Points clés à retenir
- Le diabète peut rendre plus probable les accidents vasculaires cérébraux en endommageant les vaisseaux sanguins.
- Les personnes atteintes de diabète sont deux fois plus susceptibles de subir un accident vasculaire cérébral.
- La gestion de la glycémie, du cholestérol et de la tension artérielle peut réduire le risque d’accident vasculaire cérébral.

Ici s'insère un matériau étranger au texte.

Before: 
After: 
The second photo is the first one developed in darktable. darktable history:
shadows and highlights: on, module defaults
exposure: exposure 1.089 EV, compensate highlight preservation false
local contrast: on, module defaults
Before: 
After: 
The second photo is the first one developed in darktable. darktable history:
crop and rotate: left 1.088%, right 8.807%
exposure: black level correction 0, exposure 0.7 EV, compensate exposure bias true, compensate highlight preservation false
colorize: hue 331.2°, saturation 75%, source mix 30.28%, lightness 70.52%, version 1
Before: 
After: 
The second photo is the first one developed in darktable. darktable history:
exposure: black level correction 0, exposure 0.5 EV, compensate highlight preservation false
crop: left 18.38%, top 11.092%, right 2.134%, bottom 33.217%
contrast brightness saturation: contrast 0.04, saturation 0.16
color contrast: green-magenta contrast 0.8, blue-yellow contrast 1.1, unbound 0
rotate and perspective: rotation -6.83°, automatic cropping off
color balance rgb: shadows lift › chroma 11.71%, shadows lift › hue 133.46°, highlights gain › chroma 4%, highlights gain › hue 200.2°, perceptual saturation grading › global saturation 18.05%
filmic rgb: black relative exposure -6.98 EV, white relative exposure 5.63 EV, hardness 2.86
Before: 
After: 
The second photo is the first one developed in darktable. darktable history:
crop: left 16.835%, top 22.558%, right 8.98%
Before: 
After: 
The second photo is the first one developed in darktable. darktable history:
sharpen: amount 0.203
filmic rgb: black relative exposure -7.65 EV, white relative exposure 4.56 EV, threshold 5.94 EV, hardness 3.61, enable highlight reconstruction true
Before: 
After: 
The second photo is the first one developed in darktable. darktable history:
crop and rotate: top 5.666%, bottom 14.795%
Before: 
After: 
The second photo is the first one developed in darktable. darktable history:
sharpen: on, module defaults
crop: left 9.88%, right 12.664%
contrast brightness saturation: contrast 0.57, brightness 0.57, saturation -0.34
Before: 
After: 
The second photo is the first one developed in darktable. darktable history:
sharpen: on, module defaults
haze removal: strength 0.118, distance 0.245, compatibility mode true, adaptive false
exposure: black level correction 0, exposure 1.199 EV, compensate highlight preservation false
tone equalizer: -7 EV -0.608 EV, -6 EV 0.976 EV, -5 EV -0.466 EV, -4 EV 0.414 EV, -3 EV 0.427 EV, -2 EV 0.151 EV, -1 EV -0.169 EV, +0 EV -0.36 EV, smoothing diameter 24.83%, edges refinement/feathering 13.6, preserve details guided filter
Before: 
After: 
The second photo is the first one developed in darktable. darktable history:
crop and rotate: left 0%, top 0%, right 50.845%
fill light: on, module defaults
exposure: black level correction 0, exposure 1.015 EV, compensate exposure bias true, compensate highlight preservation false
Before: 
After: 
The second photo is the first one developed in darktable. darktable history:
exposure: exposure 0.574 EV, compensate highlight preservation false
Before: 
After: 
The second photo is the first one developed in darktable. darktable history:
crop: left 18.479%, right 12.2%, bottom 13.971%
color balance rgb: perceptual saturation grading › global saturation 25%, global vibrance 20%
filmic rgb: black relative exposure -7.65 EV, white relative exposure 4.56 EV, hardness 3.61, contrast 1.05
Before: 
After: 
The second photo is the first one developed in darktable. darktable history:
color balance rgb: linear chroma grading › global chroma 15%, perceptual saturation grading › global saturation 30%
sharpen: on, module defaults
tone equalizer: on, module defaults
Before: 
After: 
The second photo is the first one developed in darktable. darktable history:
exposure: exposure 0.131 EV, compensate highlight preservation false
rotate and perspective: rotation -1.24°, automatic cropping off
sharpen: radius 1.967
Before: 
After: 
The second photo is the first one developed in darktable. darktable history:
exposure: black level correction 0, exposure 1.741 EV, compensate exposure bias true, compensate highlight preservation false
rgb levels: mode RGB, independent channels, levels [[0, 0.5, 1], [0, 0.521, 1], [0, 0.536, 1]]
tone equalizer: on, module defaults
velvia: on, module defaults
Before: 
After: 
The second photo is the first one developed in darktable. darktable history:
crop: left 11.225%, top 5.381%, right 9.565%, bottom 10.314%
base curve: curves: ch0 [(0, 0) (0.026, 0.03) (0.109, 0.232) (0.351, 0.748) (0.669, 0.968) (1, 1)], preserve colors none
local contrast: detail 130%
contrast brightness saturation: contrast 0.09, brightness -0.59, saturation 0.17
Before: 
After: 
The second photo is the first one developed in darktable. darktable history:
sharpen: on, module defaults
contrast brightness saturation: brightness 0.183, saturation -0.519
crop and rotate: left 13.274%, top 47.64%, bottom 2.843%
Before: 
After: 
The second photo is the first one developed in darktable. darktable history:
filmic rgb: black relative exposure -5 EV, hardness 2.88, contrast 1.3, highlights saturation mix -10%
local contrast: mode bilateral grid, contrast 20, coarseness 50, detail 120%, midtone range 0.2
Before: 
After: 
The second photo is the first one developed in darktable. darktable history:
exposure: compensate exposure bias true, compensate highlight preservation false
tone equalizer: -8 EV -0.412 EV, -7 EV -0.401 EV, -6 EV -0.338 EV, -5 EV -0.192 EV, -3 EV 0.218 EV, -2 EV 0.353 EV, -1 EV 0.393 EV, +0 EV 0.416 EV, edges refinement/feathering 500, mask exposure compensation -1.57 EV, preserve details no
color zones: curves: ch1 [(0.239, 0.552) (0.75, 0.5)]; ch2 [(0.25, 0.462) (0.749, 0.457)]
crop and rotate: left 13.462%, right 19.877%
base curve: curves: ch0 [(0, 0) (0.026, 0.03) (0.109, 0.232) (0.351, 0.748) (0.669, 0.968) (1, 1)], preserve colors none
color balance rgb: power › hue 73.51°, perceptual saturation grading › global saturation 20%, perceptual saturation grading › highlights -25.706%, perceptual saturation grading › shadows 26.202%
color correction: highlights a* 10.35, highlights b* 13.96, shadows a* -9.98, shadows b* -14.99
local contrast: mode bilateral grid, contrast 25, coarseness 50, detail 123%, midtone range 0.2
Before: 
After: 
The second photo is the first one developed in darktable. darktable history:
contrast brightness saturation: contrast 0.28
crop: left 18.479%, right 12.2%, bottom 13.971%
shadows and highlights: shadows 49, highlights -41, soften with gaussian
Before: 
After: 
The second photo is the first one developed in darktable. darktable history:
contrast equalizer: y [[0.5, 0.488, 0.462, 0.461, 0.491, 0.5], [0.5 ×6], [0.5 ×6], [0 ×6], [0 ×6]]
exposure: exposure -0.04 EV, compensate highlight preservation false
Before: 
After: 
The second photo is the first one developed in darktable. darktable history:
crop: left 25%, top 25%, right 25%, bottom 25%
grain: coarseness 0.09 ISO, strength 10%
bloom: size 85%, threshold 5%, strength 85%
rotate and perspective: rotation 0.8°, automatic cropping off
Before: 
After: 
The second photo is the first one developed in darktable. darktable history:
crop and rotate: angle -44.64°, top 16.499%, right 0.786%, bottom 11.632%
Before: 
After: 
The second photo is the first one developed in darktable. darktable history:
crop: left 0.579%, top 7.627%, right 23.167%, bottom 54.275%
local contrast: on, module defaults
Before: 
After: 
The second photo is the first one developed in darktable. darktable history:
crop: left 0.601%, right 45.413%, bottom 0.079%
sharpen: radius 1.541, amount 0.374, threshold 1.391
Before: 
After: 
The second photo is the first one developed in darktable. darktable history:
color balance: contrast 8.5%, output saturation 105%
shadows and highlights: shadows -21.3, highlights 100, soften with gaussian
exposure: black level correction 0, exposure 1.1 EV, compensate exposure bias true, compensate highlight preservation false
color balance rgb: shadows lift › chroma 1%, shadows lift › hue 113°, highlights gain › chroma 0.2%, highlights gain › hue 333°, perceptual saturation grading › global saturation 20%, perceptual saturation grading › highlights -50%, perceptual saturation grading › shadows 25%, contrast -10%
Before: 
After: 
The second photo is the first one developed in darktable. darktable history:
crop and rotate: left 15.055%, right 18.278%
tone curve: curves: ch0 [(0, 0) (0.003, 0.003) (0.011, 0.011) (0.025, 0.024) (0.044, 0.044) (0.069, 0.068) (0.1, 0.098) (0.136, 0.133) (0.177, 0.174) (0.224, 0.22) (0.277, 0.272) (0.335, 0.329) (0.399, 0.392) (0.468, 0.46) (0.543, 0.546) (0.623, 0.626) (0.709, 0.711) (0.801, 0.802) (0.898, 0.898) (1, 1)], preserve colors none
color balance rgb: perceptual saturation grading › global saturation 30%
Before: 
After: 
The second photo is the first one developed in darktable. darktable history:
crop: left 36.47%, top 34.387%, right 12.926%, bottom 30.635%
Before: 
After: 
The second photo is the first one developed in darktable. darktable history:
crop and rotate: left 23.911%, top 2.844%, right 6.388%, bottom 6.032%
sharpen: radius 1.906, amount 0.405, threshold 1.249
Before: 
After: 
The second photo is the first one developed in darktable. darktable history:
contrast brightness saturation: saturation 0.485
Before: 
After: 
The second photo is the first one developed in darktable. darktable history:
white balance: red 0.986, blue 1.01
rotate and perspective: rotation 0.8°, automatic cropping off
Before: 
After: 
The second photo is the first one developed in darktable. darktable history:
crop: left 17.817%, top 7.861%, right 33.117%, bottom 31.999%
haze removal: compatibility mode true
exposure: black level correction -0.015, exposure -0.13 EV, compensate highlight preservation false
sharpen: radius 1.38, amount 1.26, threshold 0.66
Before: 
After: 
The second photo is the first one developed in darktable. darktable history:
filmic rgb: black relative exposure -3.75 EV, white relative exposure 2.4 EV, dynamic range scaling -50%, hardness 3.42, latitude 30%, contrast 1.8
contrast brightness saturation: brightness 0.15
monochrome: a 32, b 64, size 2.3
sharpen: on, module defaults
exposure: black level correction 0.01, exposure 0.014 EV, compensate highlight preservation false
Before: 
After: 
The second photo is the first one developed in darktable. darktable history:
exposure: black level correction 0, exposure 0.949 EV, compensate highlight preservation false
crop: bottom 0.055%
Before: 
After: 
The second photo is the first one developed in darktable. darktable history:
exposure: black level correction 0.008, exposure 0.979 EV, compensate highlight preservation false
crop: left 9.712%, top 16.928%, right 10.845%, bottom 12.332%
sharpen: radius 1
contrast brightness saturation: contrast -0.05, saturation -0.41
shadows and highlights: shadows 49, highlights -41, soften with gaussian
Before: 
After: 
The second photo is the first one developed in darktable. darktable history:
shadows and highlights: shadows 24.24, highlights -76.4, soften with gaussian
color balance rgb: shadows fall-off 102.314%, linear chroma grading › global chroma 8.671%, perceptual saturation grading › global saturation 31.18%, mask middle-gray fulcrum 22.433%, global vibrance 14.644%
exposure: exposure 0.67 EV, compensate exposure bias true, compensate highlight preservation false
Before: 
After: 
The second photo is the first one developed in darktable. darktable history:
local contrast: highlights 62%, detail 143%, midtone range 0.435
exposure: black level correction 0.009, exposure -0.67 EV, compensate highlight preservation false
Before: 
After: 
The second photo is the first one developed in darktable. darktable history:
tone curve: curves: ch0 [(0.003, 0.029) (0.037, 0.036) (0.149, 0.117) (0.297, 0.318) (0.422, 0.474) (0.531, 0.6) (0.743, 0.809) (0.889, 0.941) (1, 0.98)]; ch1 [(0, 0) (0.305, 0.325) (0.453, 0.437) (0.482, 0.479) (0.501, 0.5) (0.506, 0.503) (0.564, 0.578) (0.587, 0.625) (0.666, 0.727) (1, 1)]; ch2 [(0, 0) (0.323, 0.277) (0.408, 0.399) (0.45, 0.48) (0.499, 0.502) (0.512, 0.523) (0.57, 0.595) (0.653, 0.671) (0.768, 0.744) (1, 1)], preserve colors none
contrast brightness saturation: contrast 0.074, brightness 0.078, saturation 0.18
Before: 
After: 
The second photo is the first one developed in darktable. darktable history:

Il existe un lien étroit entre les accidents vasculaires cérébraux et le diabète, principalement parce que des niveaux élevés de glucose dans le sang provoqués par le diabète peuvent endommager les vaisseaux sanguins, les rendant étroits et raides ou provoquant des blocages au fil du temps.Ces facteurs peuvent rendre les accidents vasculaires cérébraux plus probables, tout comme les problèmes de santé concomitants courants avec le diabète, comme l’hypertension artérielle et l’hypercholestérolémie.
Le risque d’accident vasculaire cérébral est deux fois plus élevé chez les personnes diabétiques que chez celles qui ne le sont pas, et elles ont tendance à subir un accident vasculaire cérébral à un âge plus jeune que ce qui est typique dans la population générale.Les médicaments et les facteurs liés au mode de vie peuvent être utilisés pour gérer le diabète et d’autres problèmes de santé liés à un accident vasculaire cérébral. Discutez avec votre médecin des stratégies permettant de limiter le risque d’accident vasculaire cérébral.
Risques
Les personnes atteintes de diabète sont plus susceptibles de souffrir :
- Hypertension (pression artérielle élevée)
- Hyperlipidémie (taux élevés de graisse dans le sang)
- Maladie coronarienne (diminution du flux sanguin vers le muscle cardiaque)
- Maladie vasculaire périphérique (diminution du flux sanguin dans les vaisseaux autres que le cœur)
Toutes ces affections concomitantes communes au diabète sont également des facteurs de risque d’accident vasculaire cérébral.Certains sont liés à une maladie liée au diabète appelée syndrome métabolique. Les critères de ce diagnostic incluent la présence de trois des cinq facteurs suivants :
- Augmentation de la pression artérielle
- Glycémie élevée
- Excès de graisse corporelle autour de la taille
- Taux de cholestérol ou de triglycérides élevés (dyslipidémie)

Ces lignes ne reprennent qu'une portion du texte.